**Extract provided:**
· · · · ·

Notebook

B¶

Python / NumPy / SciPy¶

This Jupyter notebook is the Python equivalent of the R code in appendix B, R, pp. 561 - 565, Introduction to Probability, 1st Edition, Blitzstein & Hwang.

B.1 Vectors¶

Rather than using the usual Python list (array), for probability and statistics it is more convenient to use a NumPy array, as there are many advantages to using a NumPy array over a regular Python lists. The rules for operating on NumPy arrays of different shape are quite different from vectors in R (please see Broadcasting).

Building on NumPy, SciPy is provides functions for mathematics, science, and engineering. The scipy.stats module contains a large number of probability distributions as well as a growing library of statistical functions.

Command	What it does
`numpy.array([1, 1, 0, 2.7, 3.1])`	creates the array [1, 1, 0, 2.7, 3.1]
`numpy.arange(1, 101)`	creates the array [1, 2, ..., 100]
`numpy.arange(1, 100)**3`	creates the array [1³, 2³, ..., 100³]
`numpy.zeros(50)`	creates the array [0, 0,..., 0] of length 50
`numpy.arange(0, 100, 3)`	creates the array [0, 3, 6, 9, ..., 99]
`v[4]`	5^th entry of vector $\mathtt{v}$ (index starts at 0)
`v[[True, True, True, True, False, True, ... , True]]`	all but the 5^th entry of $\mathtt{v}$
`v[[2, 0, 3]]`	3^rd, 1^st, 4^th entries of array $\mathtt{v}$
`v[v>2]`	entries of $\mathtt{v}$ that exceed 2
`numpy.where(v > 2)`	indices of $\mathtt{v}$ such that entry exceeds 2
`numpy.where(v == 7)`	indices of $\mathtt{v}$ such that entry equals 7
`v.min()`	minimum of $\mathtt{v}$
`v.max()`	maximum of $\mathtt{v}$
`numpy.where(v==v.max())`	indices where $\mathtt{v.max()}$ is achieved
`v.sum()`	sum of the entries in $\mathtt{v}$
`v.cumsum()`	cumulative sums of the entries in $\mathtt{v}$
`v.prod()`	product of the entries in $\mathtt{v}$
`scipy.stats.rankdata(v)`	ranks of the entries in $\mathtt{v}$
`v.size`	number of elements in array $\mathtt{v}$
`numpy.sort(v)`	return a sorted copy of array $\mathtt{v}$ (in increasing order)

· · · · ·

**Extracted information:**
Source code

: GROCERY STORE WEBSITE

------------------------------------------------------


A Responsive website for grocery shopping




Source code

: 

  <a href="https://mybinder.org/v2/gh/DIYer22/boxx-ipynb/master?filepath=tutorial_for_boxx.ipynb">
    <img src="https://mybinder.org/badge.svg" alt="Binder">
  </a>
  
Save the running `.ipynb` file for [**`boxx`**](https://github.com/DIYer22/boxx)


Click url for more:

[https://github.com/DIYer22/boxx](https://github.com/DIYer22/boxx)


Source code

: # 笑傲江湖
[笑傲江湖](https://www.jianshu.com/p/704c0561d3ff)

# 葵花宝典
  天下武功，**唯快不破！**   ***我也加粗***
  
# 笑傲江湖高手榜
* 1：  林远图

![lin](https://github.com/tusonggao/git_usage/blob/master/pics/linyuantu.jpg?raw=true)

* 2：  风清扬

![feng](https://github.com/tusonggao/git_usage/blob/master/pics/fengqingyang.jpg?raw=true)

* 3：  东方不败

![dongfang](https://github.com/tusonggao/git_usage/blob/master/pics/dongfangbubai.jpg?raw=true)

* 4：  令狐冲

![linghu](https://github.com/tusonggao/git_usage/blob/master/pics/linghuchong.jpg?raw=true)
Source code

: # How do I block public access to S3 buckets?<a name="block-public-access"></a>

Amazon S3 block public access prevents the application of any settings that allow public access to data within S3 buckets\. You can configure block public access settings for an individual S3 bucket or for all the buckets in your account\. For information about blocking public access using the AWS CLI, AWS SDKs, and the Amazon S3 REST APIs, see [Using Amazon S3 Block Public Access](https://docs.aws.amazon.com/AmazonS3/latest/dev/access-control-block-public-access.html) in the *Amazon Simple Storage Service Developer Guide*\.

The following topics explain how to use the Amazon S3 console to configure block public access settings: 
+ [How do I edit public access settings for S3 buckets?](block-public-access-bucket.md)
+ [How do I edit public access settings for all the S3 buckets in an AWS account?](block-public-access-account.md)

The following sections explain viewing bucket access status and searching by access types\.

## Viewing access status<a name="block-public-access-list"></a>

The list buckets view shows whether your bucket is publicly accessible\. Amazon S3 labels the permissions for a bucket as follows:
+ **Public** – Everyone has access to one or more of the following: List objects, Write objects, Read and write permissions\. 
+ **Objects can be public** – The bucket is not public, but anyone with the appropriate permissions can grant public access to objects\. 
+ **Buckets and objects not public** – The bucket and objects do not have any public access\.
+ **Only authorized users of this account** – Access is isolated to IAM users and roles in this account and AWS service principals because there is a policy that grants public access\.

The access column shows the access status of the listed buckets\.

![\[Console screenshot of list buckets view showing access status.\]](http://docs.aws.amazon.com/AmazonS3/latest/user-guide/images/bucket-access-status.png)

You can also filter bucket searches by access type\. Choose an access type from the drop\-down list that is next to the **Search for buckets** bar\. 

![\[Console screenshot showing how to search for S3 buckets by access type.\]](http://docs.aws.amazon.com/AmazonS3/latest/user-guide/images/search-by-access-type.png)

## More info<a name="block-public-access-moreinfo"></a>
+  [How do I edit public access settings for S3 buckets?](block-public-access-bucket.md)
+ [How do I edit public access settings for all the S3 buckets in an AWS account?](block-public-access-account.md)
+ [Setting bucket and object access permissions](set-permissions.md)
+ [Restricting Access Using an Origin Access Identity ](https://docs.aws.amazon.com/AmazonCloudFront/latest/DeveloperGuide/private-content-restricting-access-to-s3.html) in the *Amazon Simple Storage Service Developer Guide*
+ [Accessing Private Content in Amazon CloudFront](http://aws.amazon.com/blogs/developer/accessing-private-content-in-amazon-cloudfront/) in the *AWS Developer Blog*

· · · · ·

**Apply what you read:**
#1 Do these statements agree with the NumPy notebook? For each, answer yes or no and quote the words from the notebook that settle it.
(a) Array indexing starts at 1.
(b) The scipy.stats module contains a large number of probability distributions.
(c) numpy.sort(v) returns a copy of v sorted in decreasing order.
#2 Can you output the lines of the listing unchanged, starting with the line that contains "Save the running" and going on through the line that contains "## Viewing access", both ends included?

**List of answers:**
#1
(a) No: "(index starts at 0)"
(b) Yes: "The scipy.stats module contains a large number of probability distributions"
(c) No: "return a sorted copy of array $\mathtt{v}$ (in increasing order)"

#2
Save the running `.ipynb` file for [**`boxx`**](https://github.com/DIYer22/boxx)


Click url for more:

[https://github.com/DIYer22/boxx](https://github.com/DIYer22/boxx)


Source code

: # 笑傲江湖
[笑傲江湖](https://www.jianshu.com/p/704c0561d3ff)

# 葵花宝典
  天下武功，**唯快不破！**   ***我也加粗***
  
# 笑傲江湖高手榜
* 1：  林远图

![lin](https://github.com/tusonggao/git_usage/blob/master/pics/linyuantu.jpg?raw=true)

* 2：  风清扬

![feng](https://github.com/tusonggao/git_usage/blob/master/pics/fengqingyang.jpg?raw=true)

* 3：  东方不败

![dongfang](https://github.com/tusonggao/git_usage/blob/master/pics/dongfangbubai.jpg?raw=true)

* 4：  令狐冲

![linghu](https://github.com/tusonggao/git_usage/blob/master/pics/linghuchong.jpg?raw=true)
Source code

: # How do I block public access to S3 buckets?<a name="block-public-access"></a>

Amazon S3 block public access prevents the application of any settings that allow public access to data within S3 buckets\. You can configure block public access settings for an individual S3 bucket or for all the buckets in your account\. For information about blocking public access using the AWS CLI, AWS SDKs, and the Amazon S3 REST APIs, see [Using Amazon S3 Block Public Access](https://docs.aws.amazon.com/AmazonS3/latest/dev/access-control-block-public-access.html) in the *Amazon Simple Storage Service Developer Guide*\.

The following topics explain how to use the Amazon S3 console to configure block public access settings: 
+ [How do I edit public access settings for S3 buckets?](block-public-access-bucket.md)
+ [How do I edit public access settings for all the S3 buckets in an AWS account?](block-public-access-account.md)

The following sections explain viewing bucket access status and searching by access types\.

## Viewing access status<a name="block-public-access-list"></a>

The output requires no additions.